— Exercise instructions —
Only lines holding the string "Class" are wanted; copy each one from the material.

□ □ □ □ □ □ □

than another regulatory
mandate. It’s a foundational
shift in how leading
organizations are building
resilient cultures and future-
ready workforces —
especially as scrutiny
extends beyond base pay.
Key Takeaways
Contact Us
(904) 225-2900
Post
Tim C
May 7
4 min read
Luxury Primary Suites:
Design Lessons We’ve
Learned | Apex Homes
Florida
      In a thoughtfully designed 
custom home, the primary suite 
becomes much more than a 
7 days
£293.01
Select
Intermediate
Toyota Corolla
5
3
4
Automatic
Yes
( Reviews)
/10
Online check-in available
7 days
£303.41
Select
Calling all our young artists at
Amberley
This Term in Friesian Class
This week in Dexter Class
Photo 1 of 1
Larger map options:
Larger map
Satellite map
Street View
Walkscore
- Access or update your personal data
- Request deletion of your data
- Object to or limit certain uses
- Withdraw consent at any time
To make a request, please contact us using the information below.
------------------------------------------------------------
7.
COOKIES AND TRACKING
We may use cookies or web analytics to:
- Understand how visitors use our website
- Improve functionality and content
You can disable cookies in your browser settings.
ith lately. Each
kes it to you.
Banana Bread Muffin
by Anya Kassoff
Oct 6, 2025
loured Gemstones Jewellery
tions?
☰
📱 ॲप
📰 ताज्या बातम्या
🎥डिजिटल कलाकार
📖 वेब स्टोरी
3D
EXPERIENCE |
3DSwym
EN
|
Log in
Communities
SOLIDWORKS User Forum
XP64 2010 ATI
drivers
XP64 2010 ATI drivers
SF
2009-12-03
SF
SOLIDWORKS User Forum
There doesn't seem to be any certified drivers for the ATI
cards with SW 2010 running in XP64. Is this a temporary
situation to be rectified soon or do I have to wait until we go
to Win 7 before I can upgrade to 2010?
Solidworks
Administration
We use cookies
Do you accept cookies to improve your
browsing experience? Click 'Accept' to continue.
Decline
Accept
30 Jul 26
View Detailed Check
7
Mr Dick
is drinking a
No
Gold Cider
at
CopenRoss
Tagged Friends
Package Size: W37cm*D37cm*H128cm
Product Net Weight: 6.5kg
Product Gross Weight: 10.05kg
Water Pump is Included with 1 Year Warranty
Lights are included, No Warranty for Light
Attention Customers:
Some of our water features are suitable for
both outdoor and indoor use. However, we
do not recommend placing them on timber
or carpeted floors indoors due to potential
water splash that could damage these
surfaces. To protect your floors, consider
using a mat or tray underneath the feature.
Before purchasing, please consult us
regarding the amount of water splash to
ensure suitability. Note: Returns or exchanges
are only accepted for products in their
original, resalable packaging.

□ □ □ □ □ □ □

— Response area —
This Term in Friesian Class
This week in Dexter Class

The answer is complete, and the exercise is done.